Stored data
______
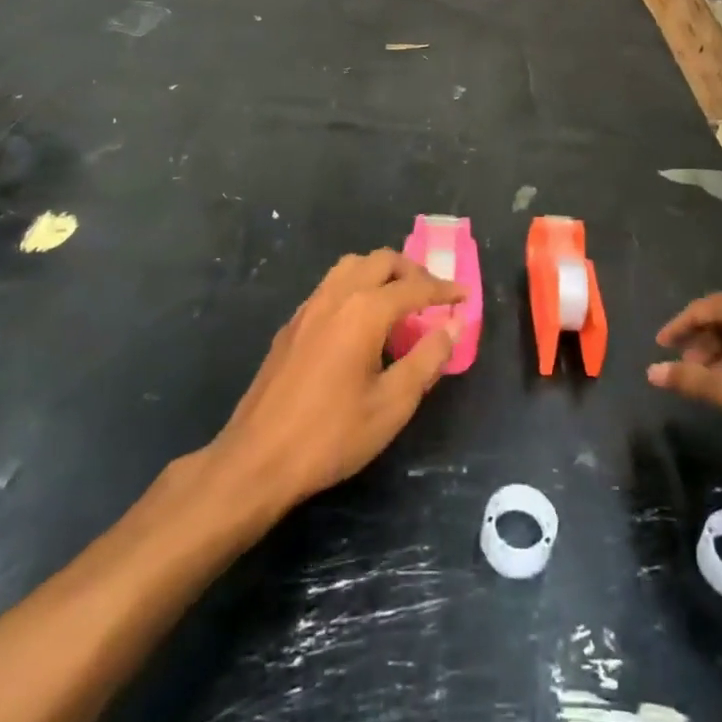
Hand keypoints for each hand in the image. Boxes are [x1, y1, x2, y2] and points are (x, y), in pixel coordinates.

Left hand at [210, 250, 464, 512]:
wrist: (257, 460)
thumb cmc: (332, 435)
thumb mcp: (392, 404)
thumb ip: (427, 359)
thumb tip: (452, 326)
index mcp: (364, 311)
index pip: (415, 287)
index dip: (444, 290)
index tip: (465, 296)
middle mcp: (336, 297)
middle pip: (381, 261)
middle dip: (413, 272)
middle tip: (432, 297)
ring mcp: (309, 308)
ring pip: (351, 266)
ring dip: (381, 273)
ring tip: (399, 302)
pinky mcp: (292, 325)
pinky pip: (331, 286)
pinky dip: (356, 287)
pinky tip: (361, 322)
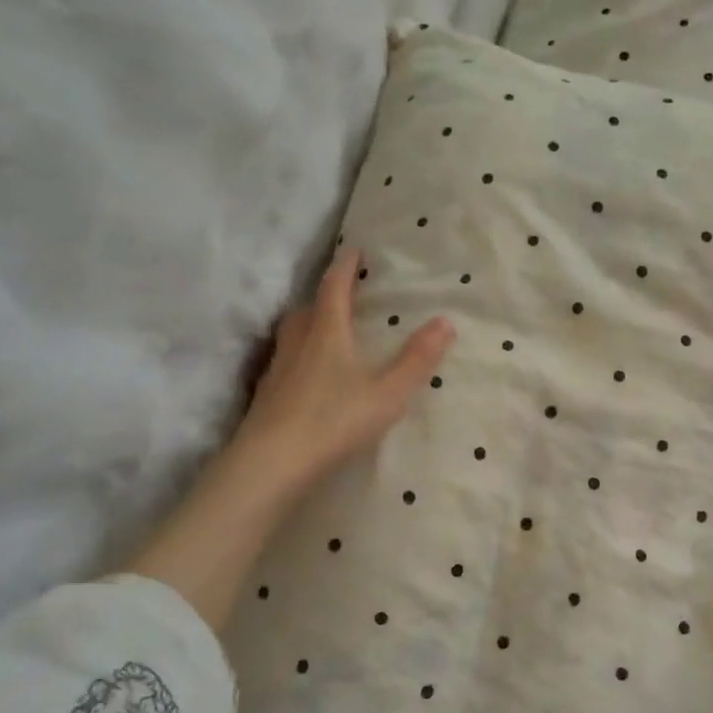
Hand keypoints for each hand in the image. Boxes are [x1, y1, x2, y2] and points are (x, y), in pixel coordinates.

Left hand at [233, 248, 455, 500]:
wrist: (274, 462)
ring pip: (291, 335)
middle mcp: (298, 343)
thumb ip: (417, 359)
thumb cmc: (336, 420)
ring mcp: (277, 370)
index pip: (334, 289)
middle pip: (307, 309)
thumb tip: (445, 321)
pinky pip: (283, 362)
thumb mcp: (389, 392)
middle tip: (340, 293)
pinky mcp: (266, 396)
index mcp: (327, 333)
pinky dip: (296, 357)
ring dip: (307, 324)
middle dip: (324, 296)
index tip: (354, 250)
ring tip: (322, 330)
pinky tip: (305, 376)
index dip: (345, 267)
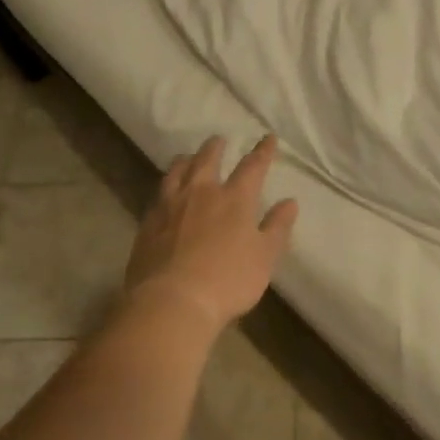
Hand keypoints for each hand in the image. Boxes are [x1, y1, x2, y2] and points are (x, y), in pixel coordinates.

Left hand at [124, 134, 298, 334]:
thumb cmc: (227, 280)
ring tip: (188, 157)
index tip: (268, 138)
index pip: (252, 167)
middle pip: (207, 160)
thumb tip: (290, 202)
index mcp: (234, 199)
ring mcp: (171, 206)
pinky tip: (165, 192)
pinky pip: (158, 194)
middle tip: (218, 140)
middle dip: (215, 148)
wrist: (171, 301)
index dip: (262, 151)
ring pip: (177, 171)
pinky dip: (166, 185)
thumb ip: (277, 227)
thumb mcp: (264, 257)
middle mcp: (201, 193)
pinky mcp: (149, 222)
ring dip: (186, 160)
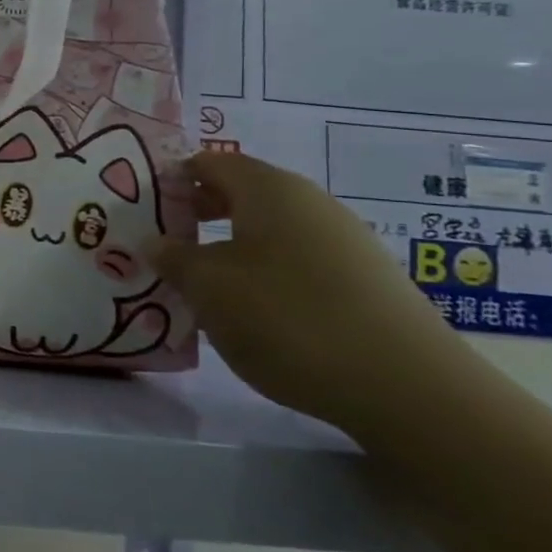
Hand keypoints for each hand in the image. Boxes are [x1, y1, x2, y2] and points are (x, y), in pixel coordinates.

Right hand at [150, 151, 474, 440]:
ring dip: (229, 247)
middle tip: (164, 243)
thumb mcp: (208, 287)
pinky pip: (297, 260)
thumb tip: (156, 242)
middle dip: (198, 213)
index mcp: (270, 190)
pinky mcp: (364, 281)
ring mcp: (345, 242)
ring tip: (202, 284)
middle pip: (242, 193)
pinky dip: (264, 273)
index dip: (174, 179)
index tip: (145, 208)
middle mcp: (311, 204)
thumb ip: (172, 258)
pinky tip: (252, 311)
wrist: (407, 388)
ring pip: (270, 230)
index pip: (211, 163)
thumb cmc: (288, 318)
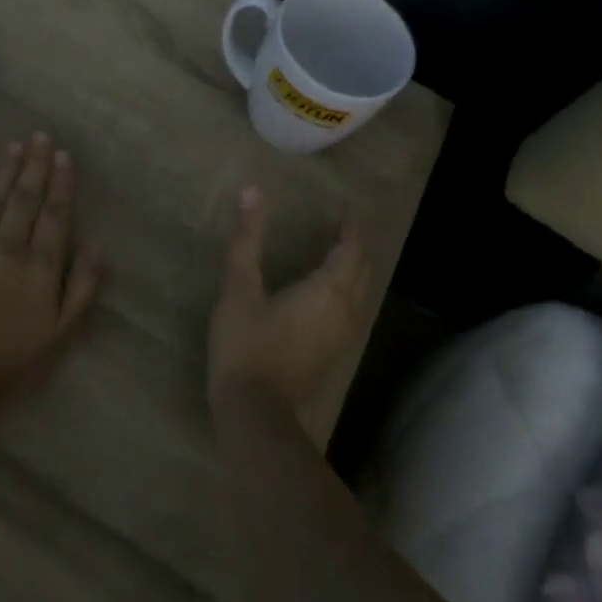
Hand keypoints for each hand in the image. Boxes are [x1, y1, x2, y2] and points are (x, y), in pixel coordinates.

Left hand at [0, 134, 102, 405]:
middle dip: (35, 165)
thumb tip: (97, 247)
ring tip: (16, 148)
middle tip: (40, 136)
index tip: (64, 156)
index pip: (55, 213)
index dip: (61, 182)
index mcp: (39, 265)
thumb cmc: (11, 359)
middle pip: (24, 197)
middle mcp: (7, 246)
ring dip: (6, 172)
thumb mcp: (61, 333)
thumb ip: (82, 288)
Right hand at [207, 186, 370, 415]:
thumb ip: (247, 239)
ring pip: (359, 293)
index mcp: (327, 291)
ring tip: (336, 252)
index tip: (346, 209)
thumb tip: (253, 191)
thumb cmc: (245, 344)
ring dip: (353, 269)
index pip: (351, 250)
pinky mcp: (331, 354)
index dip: (350, 228)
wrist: (253, 410)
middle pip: (361, 271)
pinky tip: (327, 292)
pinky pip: (350, 311)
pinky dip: (346, 291)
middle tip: (342, 227)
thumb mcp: (239, 287)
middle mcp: (344, 311)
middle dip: (355, 247)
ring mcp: (341, 337)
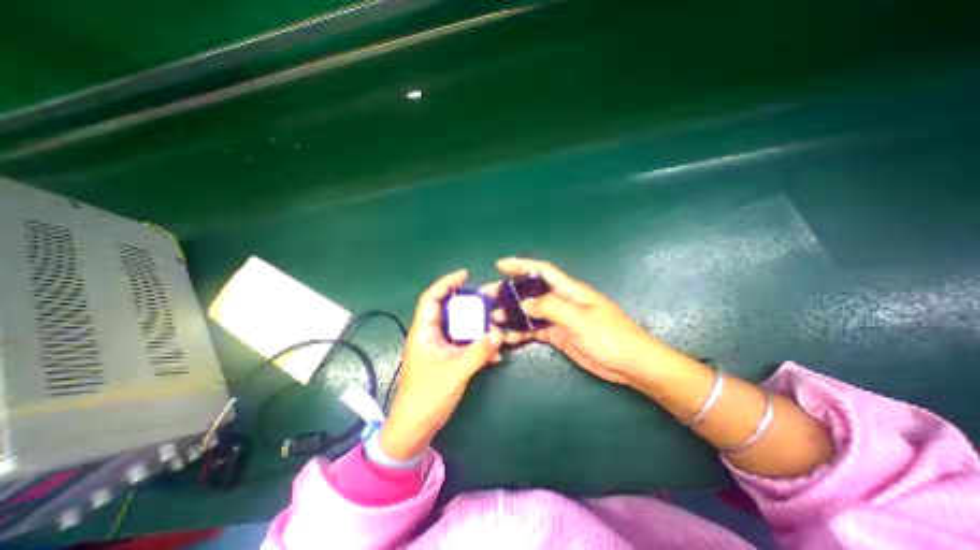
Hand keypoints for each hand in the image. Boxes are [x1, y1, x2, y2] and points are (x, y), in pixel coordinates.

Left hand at [382, 268, 504, 459]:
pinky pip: (464, 345)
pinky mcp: (446, 359)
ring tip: (495, 324)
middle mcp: (430, 335)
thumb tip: (499, 333)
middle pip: (448, 311)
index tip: (465, 275)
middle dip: (468, 304)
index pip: (431, 298)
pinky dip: (477, 345)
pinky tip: (494, 353)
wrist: (414, 428)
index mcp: (423, 332)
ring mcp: (438, 348)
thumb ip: (479, 351)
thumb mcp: (455, 372)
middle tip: (488, 301)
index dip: (446, 283)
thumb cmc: (427, 397)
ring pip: (459, 328)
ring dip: (476, 327)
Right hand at [489, 258, 683, 386]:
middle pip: (531, 292)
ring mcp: (559, 319)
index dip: (521, 265)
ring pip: (530, 312)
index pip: (541, 271)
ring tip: (494, 320)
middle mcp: (562, 301)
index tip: (500, 265)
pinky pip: (535, 330)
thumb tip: (525, 303)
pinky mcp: (559, 335)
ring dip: (513, 315)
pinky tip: (509, 337)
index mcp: (569, 290)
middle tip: (488, 297)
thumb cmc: (611, 337)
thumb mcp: (580, 319)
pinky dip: (522, 332)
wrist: (631, 365)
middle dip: (509, 292)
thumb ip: (551, 307)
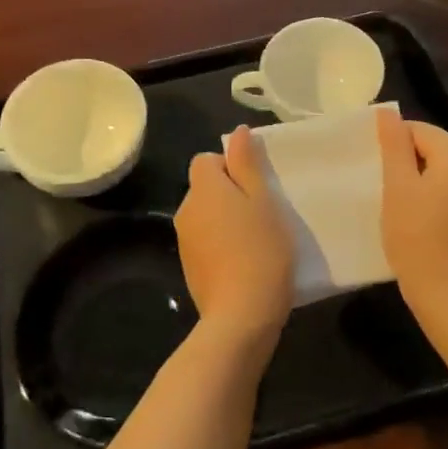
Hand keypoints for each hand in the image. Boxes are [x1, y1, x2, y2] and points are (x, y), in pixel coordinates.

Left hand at [175, 126, 295, 345]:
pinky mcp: (189, 267)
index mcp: (203, 188)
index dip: (231, 166)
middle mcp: (186, 209)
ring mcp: (184, 241)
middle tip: (263, 213)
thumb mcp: (263, 200)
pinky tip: (244, 262)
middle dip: (230, 193)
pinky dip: (221, 244)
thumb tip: (237, 132)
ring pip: (206, 215)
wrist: (241, 316)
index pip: (206, 159)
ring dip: (226, 220)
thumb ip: (247, 163)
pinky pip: (205, 241)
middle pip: (206, 187)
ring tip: (256, 240)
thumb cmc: (260, 249)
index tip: (256, 187)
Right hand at [377, 109, 447, 331]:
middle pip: (437, 149)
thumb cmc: (417, 238)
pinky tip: (422, 218)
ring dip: (423, 180)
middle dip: (410, 162)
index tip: (376, 167)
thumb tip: (388, 113)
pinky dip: (438, 196)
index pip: (421, 131)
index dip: (395, 144)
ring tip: (401, 204)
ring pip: (447, 171)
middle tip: (385, 187)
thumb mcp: (398, 187)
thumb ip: (394, 145)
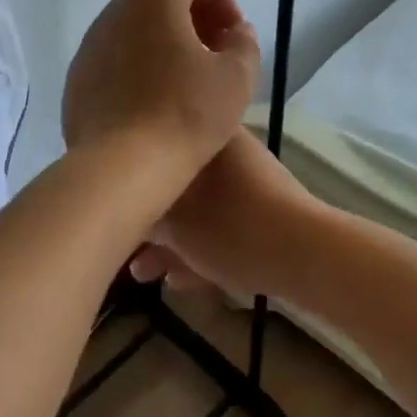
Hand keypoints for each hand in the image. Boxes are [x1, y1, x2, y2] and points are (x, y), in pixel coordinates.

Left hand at [61, 0, 260, 177]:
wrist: (120, 168)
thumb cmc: (185, 114)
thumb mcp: (236, 78)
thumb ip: (243, 42)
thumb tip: (235, 31)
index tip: (232, 32)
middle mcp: (116, 10)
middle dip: (192, 15)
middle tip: (215, 51)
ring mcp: (91, 43)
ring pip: (134, 25)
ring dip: (165, 39)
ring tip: (187, 77)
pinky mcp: (78, 76)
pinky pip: (115, 55)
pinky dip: (139, 63)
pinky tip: (154, 100)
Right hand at [127, 127, 325, 299]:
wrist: (306, 254)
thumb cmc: (230, 226)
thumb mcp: (174, 223)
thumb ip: (144, 214)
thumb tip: (122, 211)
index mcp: (207, 136)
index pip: (158, 144)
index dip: (130, 174)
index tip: (110, 201)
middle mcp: (227, 151)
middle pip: (175, 182)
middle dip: (149, 220)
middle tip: (124, 247)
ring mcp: (248, 182)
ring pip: (198, 208)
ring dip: (171, 241)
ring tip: (143, 274)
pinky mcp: (263, 213)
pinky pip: (220, 225)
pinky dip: (198, 248)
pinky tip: (178, 281)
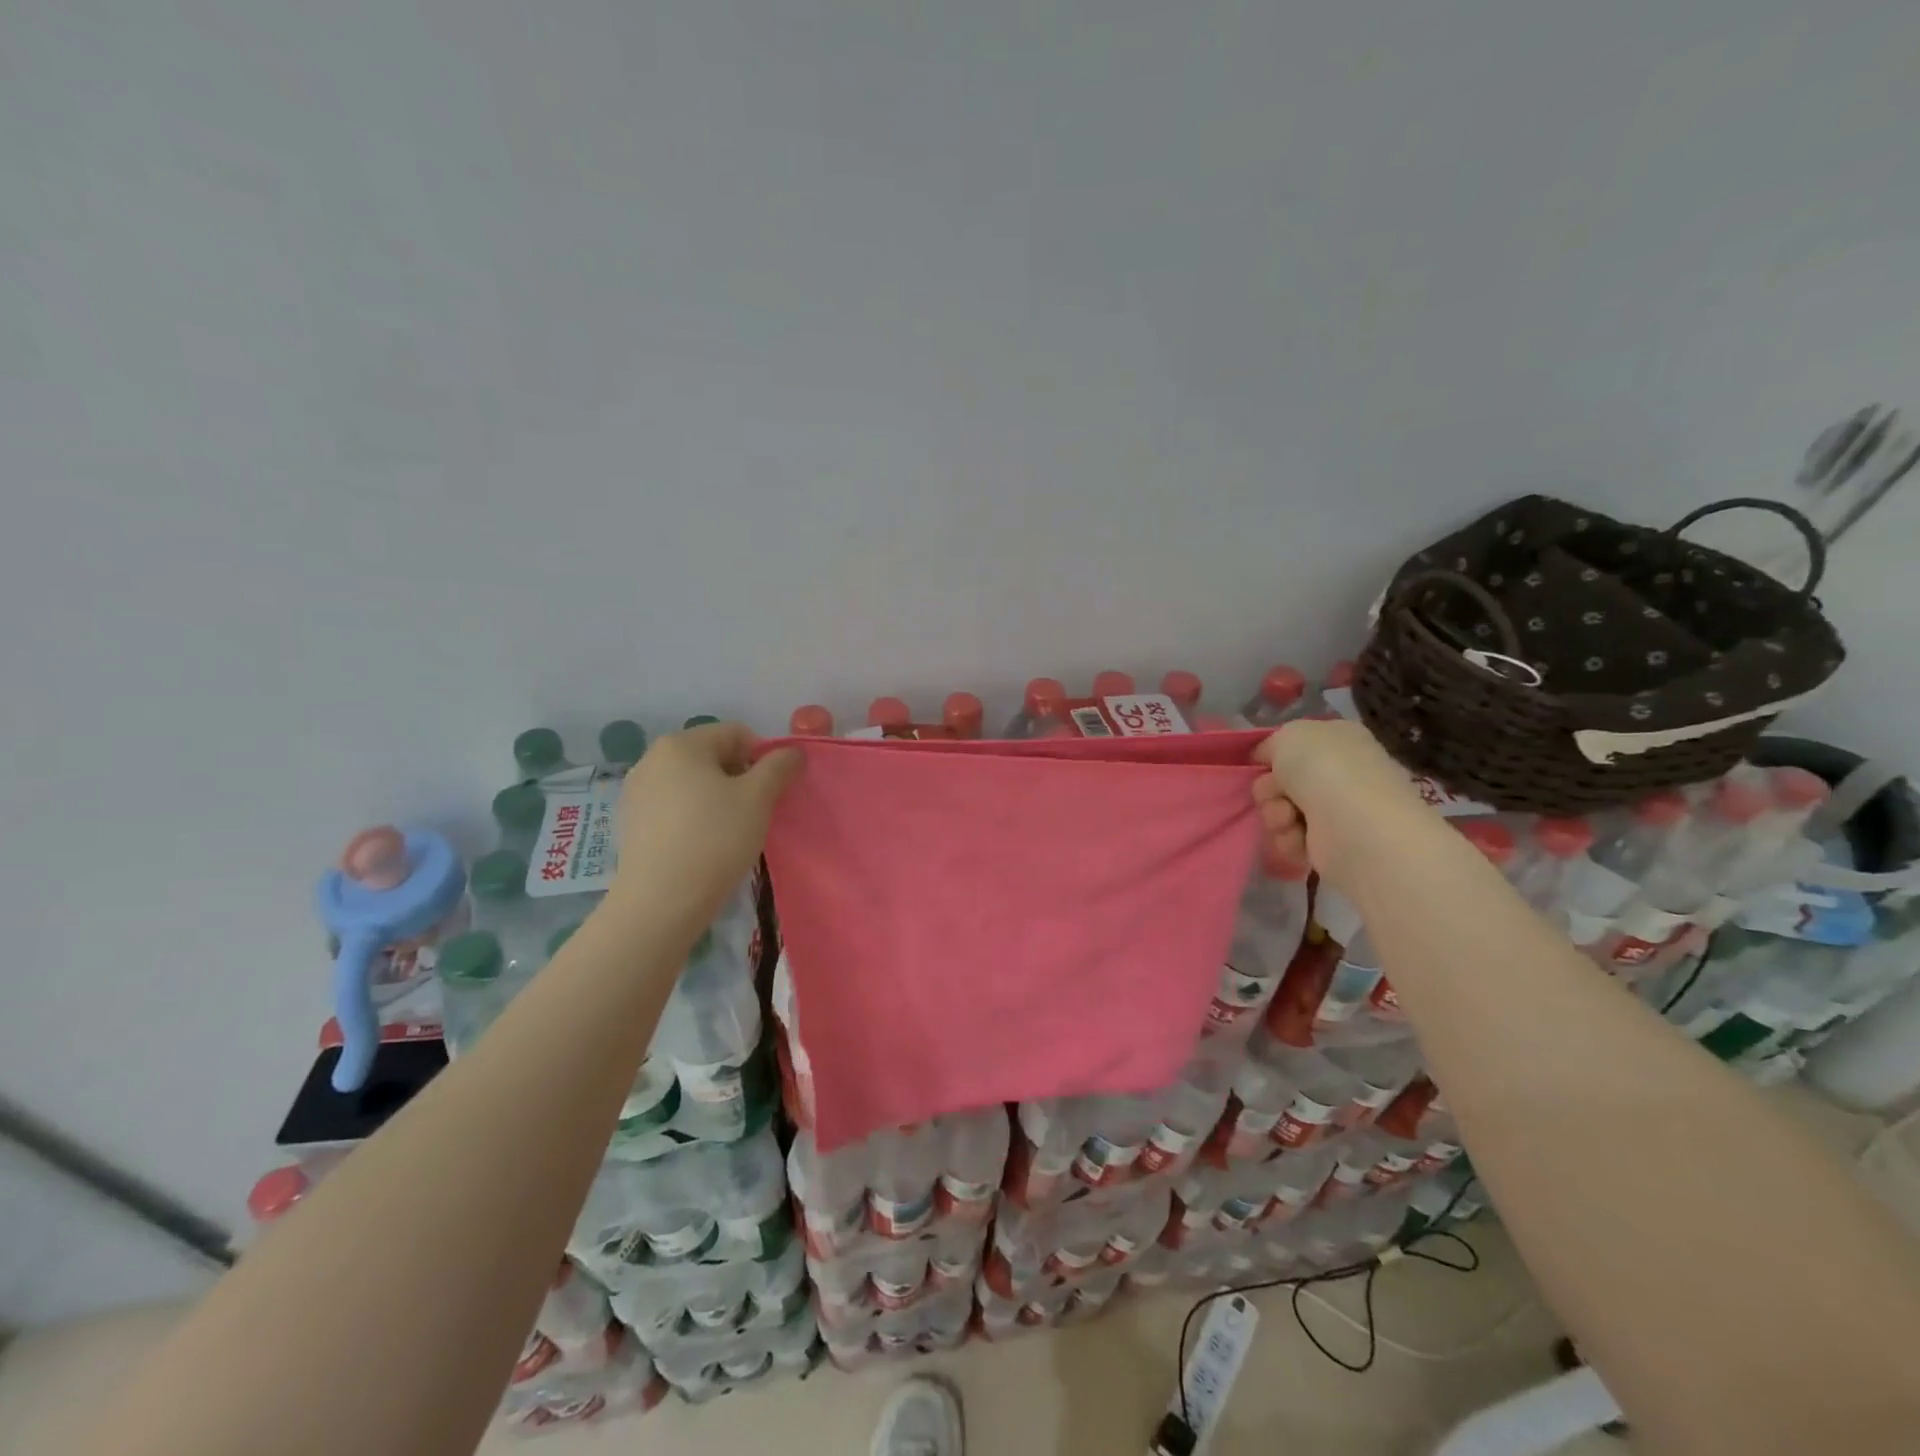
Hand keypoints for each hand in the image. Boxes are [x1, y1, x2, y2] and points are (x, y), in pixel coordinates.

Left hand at [608, 722, 802, 925]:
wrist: (661, 902)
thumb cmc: (715, 839)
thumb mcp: (758, 798)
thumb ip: (779, 766)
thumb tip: (792, 752)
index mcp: (681, 744)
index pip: (736, 734)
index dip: (763, 758)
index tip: (771, 792)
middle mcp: (652, 759)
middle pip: (712, 756)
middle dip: (739, 778)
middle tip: (754, 813)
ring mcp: (635, 791)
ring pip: (692, 783)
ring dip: (717, 798)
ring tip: (730, 833)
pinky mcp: (630, 823)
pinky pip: (673, 807)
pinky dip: (694, 817)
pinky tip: (703, 845)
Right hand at [1252, 718, 1428, 878]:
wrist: (1354, 824)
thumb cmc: (1324, 769)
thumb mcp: (1288, 735)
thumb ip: (1272, 744)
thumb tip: (1267, 760)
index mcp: (1338, 739)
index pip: (1293, 746)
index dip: (1272, 756)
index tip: (1262, 765)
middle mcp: (1340, 773)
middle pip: (1280, 781)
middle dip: (1269, 790)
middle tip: (1277, 794)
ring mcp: (1336, 810)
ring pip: (1280, 810)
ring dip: (1275, 815)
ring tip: (1289, 819)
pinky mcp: (1330, 844)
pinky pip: (1290, 838)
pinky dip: (1288, 839)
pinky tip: (1299, 838)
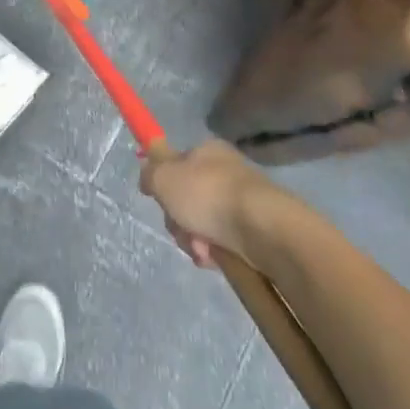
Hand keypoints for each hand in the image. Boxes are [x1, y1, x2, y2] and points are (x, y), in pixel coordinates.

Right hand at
______
● Aim of the task
Only lines belong in the copy: transcribe those from the start of the data through the line that contains "ring pip: (351, 266)", and skip the pictures.

● Response to the exercise
Hand keypoints for each hand in the image. Boxes are [x1, y1, x2, y2] and points are (x, y), in pixel coordinates.

Left hand at [210, 250, 464, 512]:
wrist: (257, 460)
thumb cmc: (332, 435)
thumb mcp: (392, 404)
thumb ip: (427, 359)
thumb tip: (452, 326)
index mcp: (364, 311)
index pip: (415, 287)
index dip: (444, 290)
index tip: (465, 296)
middle mcp: (336, 297)
middle pip: (381, 261)
middle dip: (413, 272)
middle tip: (432, 297)
ring mcp: (309, 308)
ring pip: (351, 266)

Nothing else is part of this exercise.